Rager shrugged, a smile tugging at his lips as we walked. “Have you ever known Tommy to one, lie, and two, pass up free beer and food?”
I had a feeling this wasn’t the first time they’d crashed a wedding. Idiots thought they were Vince Vaughn and Owen Wilson.
“Well no, but guys,” I tried to reason with them, but knew I wasn’t getting anywhere, “we can’t barge in on their wedding. And we have Jack. Lily will kill me if she finds out...”
“Who gives a fuck?” Tom
my ignored me. “They won’t. They’re getting married. Hundred bucks says they’re drunk, too.”
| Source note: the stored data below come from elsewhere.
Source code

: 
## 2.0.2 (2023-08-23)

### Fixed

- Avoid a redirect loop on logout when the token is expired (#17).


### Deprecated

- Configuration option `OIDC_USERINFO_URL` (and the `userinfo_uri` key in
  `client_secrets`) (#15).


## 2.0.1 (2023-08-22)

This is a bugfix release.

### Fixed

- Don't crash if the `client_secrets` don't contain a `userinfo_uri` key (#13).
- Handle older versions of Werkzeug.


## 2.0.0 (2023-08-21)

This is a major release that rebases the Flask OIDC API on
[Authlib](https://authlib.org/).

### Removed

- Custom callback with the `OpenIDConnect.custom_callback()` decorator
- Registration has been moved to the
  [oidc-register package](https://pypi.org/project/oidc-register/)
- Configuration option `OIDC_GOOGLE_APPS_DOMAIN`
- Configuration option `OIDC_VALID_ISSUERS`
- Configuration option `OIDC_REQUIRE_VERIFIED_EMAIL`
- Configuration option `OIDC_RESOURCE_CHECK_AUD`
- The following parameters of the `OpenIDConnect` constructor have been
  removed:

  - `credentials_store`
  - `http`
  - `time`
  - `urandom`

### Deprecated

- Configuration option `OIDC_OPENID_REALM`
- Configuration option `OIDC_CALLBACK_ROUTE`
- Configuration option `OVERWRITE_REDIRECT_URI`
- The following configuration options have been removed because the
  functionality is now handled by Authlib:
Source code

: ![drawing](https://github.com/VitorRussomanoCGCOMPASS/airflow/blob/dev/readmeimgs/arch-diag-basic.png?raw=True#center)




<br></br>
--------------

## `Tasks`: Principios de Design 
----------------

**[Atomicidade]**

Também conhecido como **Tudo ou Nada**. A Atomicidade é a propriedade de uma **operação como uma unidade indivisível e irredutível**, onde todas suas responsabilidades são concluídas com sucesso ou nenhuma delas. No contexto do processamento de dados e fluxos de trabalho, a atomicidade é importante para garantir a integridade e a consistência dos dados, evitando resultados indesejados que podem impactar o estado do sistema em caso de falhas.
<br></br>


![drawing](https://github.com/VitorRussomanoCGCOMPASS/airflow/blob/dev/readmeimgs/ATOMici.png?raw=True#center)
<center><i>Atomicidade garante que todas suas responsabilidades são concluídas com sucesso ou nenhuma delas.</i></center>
“You’re on!” Willie announced then saw a bridesmaid. When she passed by him, he turned on his heel to walk backwards, watching her. “I’ll give her a wedding present. I’ll even gift wrap it.”
Rager burst out laughing, his body hunched forward as he tried to walk straight.
It was a disaster. Never let the JAR Racing boys into your wedding.
Ever.
Once we made it inside the wedding, they all pretty much went in different directions. I went for the beer, since they did have a keg and tried to keep an eye on Jack. Kid was quick at getting away from me in the crowds of people.
He seemed to be the life of the party when he put on Tommy’s sunglasses and asked the flower girl to dance. I’ll admit, he looked pretty badass out there dancing around.
“He’s comfortable.” Tommy laughed, sitting next to me. “Nothing like you at that age.”
He was right. I was the type of kid who sat back and watched, never the center of the party. That was my brother. And Jack was a lot like him in some ways, wanting to make people laugh and have a good time.
“See,” Tommy hit his cup against mine, “this is fun.”
I only nodded. Never agree with Tommy. Ever.
Casten made his way to the dance floor with Willie. Casten politely declined the invitation to dance with the maid of honor and instead, challenged my son to a dance off.
Rager came over to the table we were sitting next to. “Uh, Willie is drinking absinthe straight from the bottle. I think it’d be a good time if we left soon.”
“Who the hell gave him that?” Tommy sighed.
Before we could get the bottle away from him, we heard horrified gasps coming from the table where the bride and groom were sitting. The same bride who let Willie have her garter.
Willie was punched out by the groom and we were asked to leave at this point.